**TO-DO ITEM**
Swap every "Bonsai" in the material below for "Penjing" and give back the text with nothing else changed, leaving out the pictures.

**DATA EXTRACTS**
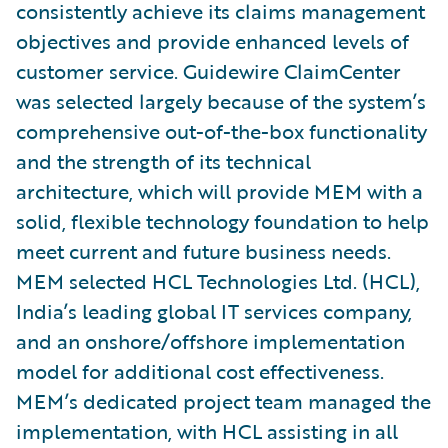
consistently achieve its claims management
objectives and provide enhanced levels of
customer service. Guidewire ClaimCenter
was selected largely because of the system’s
comprehensive out-of-the-box functionality
and the strength of its technical
architecture, which will provide MEM with a
solid, flexible technology foundation to help
meet current and future business needs.
MEM selected HCL Technologies Ltd. (HCL),
India’s leading global IT services company,
and an onshore/offshore implementation
model for additional cost effectiveness.
MEM’s dedicated project team managed the
implementation, with HCL assisting in all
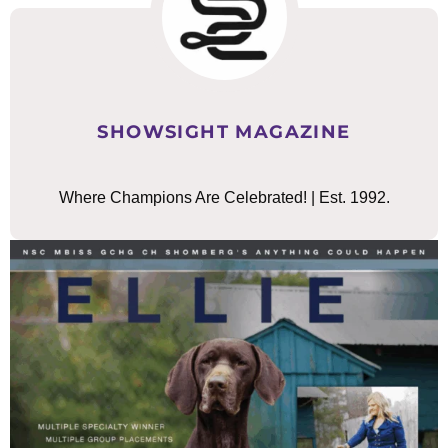
SHOWSIGHT MAGAZINE
Where Champions Are Celebrated! | Est. 1992.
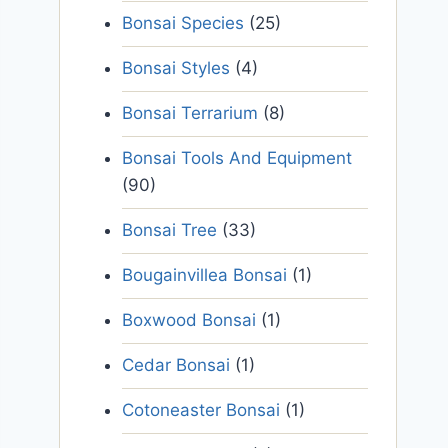
Bonsai Species
(25)
Bonsai Styles
(4)
Bonsai Terrarium
(8)
Bonsai Tools And Equipment
(90)
Bonsai Tree
(33)
Bougainvillea Bonsai
(1)
Boxwood Bonsai
(1)
Cedar Bonsai
(1)
Cotoneaster Bonsai
(1)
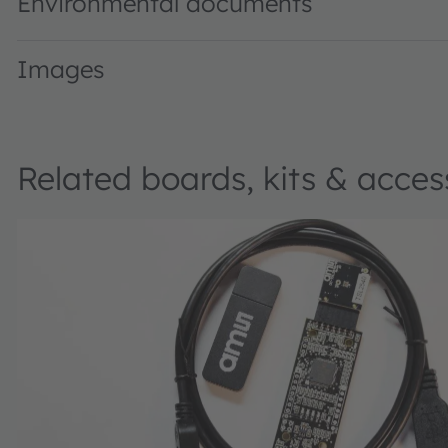
Environmental documents
Images
Related boards, kits & acces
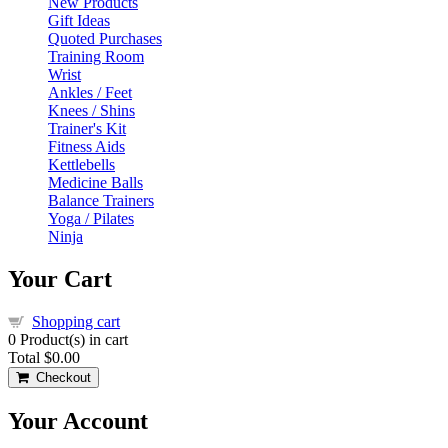
New Products
Gift Ideas
Quoted Purchases
Training Room
Wrist
Ankles / Feet
Knees / Shins
Trainer's Kit
Fitness Aids
Kettlebells
Medicine Balls
Balance Trainers
Yoga / Pilates
Ninja
Your Cart
Shopping cart
0
Product(s) in cart
Total
$0.00
Checkout
Your Account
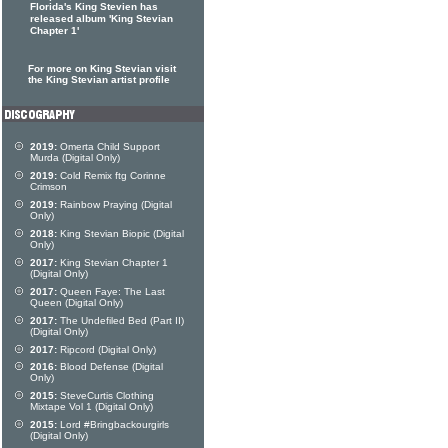
Florida's King Stevien has
released album 'King Stevian
Chapter 1'
For more on King Stevian visit
the King Stevian artist profile
2019:
Omerta Child Support
Murda (Digital Only)
2019:
Cold Remix ftg Corinne
Crimson
2019:
Rainbow Praying (Digital
Only)
2018:
King Stevian Biopic (Digital
Only)
2017:
King Stevian Chapter 1
(Digital Only)
2017:
Queen Faye: The Last
Queen (Digital Only)
2017:
The Undefiled Bed (Part II)
(Digital Only)
2017:
Ripcord (Digital Only)
2016:
Blood Defense (Digital
Only)
2015:
SteveCurtis Clothing
Mixtape Vol 1 (Digital Only)
2015:
Lord #Bringbackourgirls
(Digital Only)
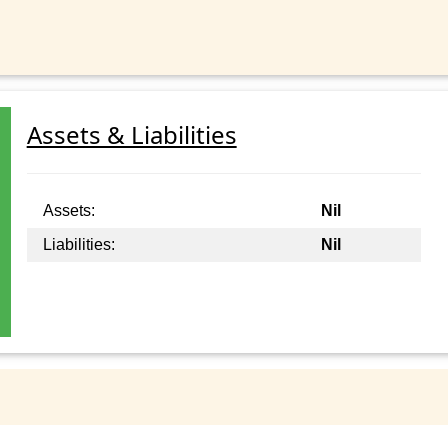
Assets & Liabilities
Assets:
Nil
Liabilities:
Nil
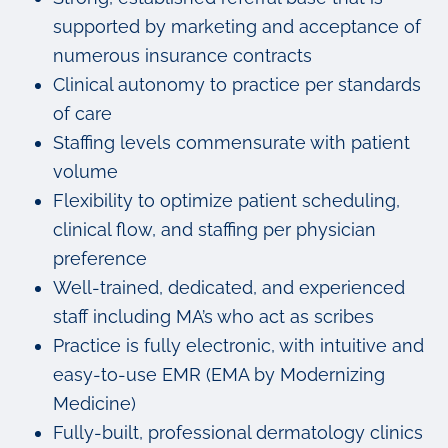
supported by marketing and acceptance of
numerous insurance contracts
Clinical autonomy to practice per standards
of care
Staffing levels commensurate with patient
volume
Flexibility to optimize patient scheduling,
clinical flow, and staffing per physician
preference
Well-trained, dedicated, and experienced
staff including MA’s who act as scribes
Practice is fully electronic, with intuitive and
easy-to-use EMR (EMA by Modernizing
Medicine)
Fully-built, professional dermatology clinics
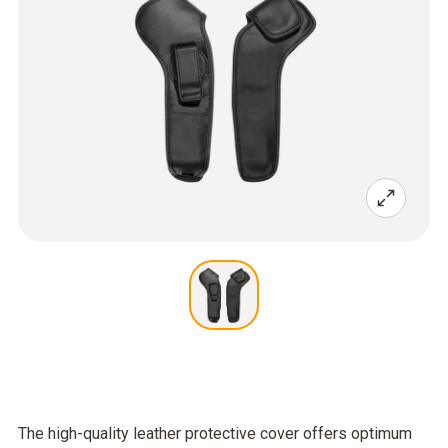
The high-quality leather protective cover offers optimum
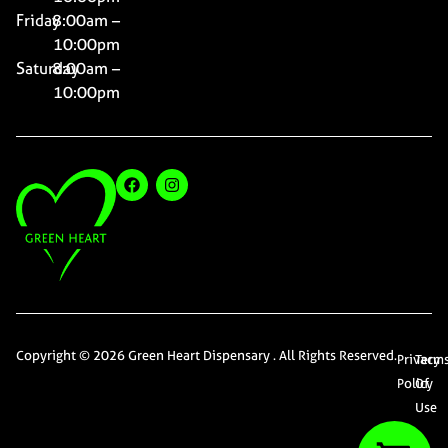
Friday
8:00am –
10:00pm
Saturday
8:00am –
10:00pm
Copyright © 2026 Green Heart Dispensary . All Rights Reserved.
Privacy
Term
Policy
Of
Use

**WRITTEN ANSWER**
consistently achieve its claims management
objectives and provide enhanced levels of
customer service. Guidewire ClaimCenter
was selected largely because of the system’s
comprehensive out-of-the-box functionality
and the strength of its technical
architecture, which will provide MEM with a
solid, flexible technology foundation to help
meet current and future business needs.
MEM selected HCL Technologies Ltd. (HCL),
India’s leading global IT services company,
and an onshore/offshore implementation
model for additional cost effectiveness.
MEM’s dedicated project team managed the
implementation, with HCL assisting in all
SHOWSIGHT MAGAZINE
Where Champions Are Celebrated! | Est. 1992.
Penjing Species
(25)
Penjing Styles
(4)
Penjing Terrarium
(8)
Penjing Tools And Equipment
(90)
Penjing Tree
(33)
Bougainvillea Penjing
(1)
Boxwood Penjing
(1)
Cedar Penjing
(1)
Cotoneaster Penjing
(1)
Environmental documents
Images
Related boards, kits & acces
New Products
Gift Ideas
Quoted Purchases
Training Room
Wrist
Ankles / Feet
Knees / Shins
Trainer's Kit
Fitness Aids
Kettlebells
Medicine Balls
Balance Trainers
Yoga / Pilates
Ninja
Your Cart
Shopping cart
0
Product(s) in cart
Total
$0.00
Checkout
Your Account
Florida's King Stevien has
released album 'King Stevian
Chapter 1'
For more on King Stevian visit
the King Stevian artist profile
2019:
Omerta Child Support
Murda (Digital Only)
2019:
Cold Remix ftg Corinne
Crimson
2019:
Rainbow Praying (Digital
Only)
2018:
King Stevian Biopic (Digital
Only)
2017:
King Stevian Chapter 1
(Digital Only)
2017:
Queen Faye: The Last
Queen (Digital Only)
2017:
The Undefiled Bed (Part II)
(Digital Only)
2017:
Ripcord (Digital Only)
2016:
Blood Defense (Digital
Only)
2015:
SteveCurtis Clothing
Mixtape Vol 1 (Digital Only)
2015:
Lord #Bringbackourgirls
(Digital Only)
Assets & Liabilities
Assets:
Nil
Liabilities:
Nil
supported by marketing and acceptance of
numerous insurance contracts
Clinical autonomy to practice per standards
of care
Staffing levels commensurate with patient
volume
Flexibility to optimize patient scheduling,
clinical flow, and staffing per physician
preference
Well-trained, dedicated, and experienced
staff including MA’s who act as scribes
Practice is fully electronic, with intuitive and
easy-to-use EMR (EMA by Modernizing
Medicine)
Fully-built, professional dermatology clinics
The high-quality leather protective cover offers optimum
Friday
8:00am –
10:00pm
Saturday
8:00am –
10:00pm
Copyright © 2026 Green Heart Dispensary . All Rights Reserved.
Privacy
Term
Policy
Of
Use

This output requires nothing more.